### Your objective
Take the entries below and reproduce them word for word.

### Data records
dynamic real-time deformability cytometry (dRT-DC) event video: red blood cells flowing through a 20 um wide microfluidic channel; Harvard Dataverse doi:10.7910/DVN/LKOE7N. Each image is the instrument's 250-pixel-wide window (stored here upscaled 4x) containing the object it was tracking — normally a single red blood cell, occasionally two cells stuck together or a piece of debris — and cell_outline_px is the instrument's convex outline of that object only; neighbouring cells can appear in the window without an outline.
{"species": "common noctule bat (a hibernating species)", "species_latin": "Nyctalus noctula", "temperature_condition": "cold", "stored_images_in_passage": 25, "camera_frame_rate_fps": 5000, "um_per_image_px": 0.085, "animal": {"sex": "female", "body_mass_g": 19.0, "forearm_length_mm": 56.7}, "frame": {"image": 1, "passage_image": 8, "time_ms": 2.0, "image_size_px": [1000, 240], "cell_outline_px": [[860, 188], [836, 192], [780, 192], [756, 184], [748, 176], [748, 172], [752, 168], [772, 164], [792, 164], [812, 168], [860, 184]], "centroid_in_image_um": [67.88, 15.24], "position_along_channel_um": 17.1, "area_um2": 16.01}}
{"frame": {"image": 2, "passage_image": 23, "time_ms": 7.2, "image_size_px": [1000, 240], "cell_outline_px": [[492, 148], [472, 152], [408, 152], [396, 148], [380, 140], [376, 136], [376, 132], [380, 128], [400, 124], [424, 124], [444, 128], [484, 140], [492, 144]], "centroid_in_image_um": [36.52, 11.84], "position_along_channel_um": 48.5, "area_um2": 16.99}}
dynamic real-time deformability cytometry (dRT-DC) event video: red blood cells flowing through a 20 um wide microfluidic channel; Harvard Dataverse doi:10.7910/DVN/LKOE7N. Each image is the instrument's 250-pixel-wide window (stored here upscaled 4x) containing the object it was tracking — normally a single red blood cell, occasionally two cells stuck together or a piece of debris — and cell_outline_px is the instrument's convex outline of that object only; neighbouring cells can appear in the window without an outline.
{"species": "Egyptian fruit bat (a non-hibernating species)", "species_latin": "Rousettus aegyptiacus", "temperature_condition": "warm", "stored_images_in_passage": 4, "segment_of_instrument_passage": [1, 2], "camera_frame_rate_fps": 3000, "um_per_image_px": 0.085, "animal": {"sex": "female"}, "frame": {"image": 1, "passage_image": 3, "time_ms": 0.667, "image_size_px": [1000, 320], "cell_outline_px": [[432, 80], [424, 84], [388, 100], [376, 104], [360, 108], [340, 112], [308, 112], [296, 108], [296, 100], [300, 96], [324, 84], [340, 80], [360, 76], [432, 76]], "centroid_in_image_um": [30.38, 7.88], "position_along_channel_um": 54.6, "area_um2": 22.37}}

### Correct result
dynamic real-time deformability cytometry (dRT-DC) event video: red blood cells flowing through a 20 um wide microfluidic channel; Harvard Dataverse doi:10.7910/DVN/LKOE7N. Each image is the instrument's 250-pixel-wide window (stored here upscaled 4x) containing the object it was tracking — normally a single red blood cell, occasionally two cells stuck together or a piece of debris — and cell_outline_px is the instrument's convex outline of that object only; neighbouring cells can appear in the window without an outline.
{"species": "common noctule bat (a hibernating species)", "species_latin": "Nyctalus noctula", "temperature_condition": "cold", "stored_images_in_passage": 25, "camera_frame_rate_fps": 5000, "um_per_image_px": 0.085, "animal": {"sex": "female", "body_mass_g": 19.0, "forearm_length_mm": 56.7}, "frame": {"image": 1, "passage_image": 8, "time_ms": 2.0, "image_size_px": [1000, 240], "cell_outline_px": [[860, 188], [836, 192], [780, 192], [756, 184], [748, 176], [748, 172], [752, 168], [772, 164], [792, 164], [812, 168], [860, 184]], "centroid_in_image_um": [67.88, 15.24], "position_along_channel_um": 17.1, "area_um2": 16.01}}
{"frame": {"image": 2, "passage_image": 23, "time_ms": 7.2, "image_size_px": [1000, 240], "cell_outline_px": [[492, 148], [472, 152], [408, 152], [396, 148], [380, 140], [376, 136], [376, 132], [380, 128], [400, 124], [424, 124], [444, 128], [484, 140], [492, 144]], "centroid_in_image_um": [36.52, 11.84], "position_along_channel_um": 48.5, "area_um2": 16.99}}
dynamic real-time deformability cytometry (dRT-DC) event video: red blood cells flowing through a 20 um wide microfluidic channel; Harvard Dataverse doi:10.7910/DVN/LKOE7N. Each image is the instrument's 250-pixel-wide window (stored here upscaled 4x) containing the object it was tracking — normally a single red blood cell, occasionally two cells stuck together or a piece of debris — and cell_outline_px is the instrument's convex outline of that object only; neighbouring cells can appear in the window without an outline.
{"species": "Egyptian fruit bat (a non-hibernating species)", "species_latin": "Rousettus aegyptiacus", "temperature_condition": "warm", "stored_images_in_passage": 4, "segment_of_instrument_passage": [1, 2], "camera_frame_rate_fps": 3000, "um_per_image_px": 0.085, "animal": {"sex": "female"}, "frame": {"image": 1, "passage_image": 3, "time_ms": 0.667, "image_size_px": [1000, 320], "cell_outline_px": [[432, 80], [424, 84], [388, 100], [376, 104], [360, 108], [340, 112], [308, 112], [296, 108], [296, 100], [300, 96], [324, 84], [340, 80], [360, 76], [432, 76]], "centroid_in_image_um": [30.38, 7.88], "position_along_channel_um": 54.6, "area_um2": 22.37}}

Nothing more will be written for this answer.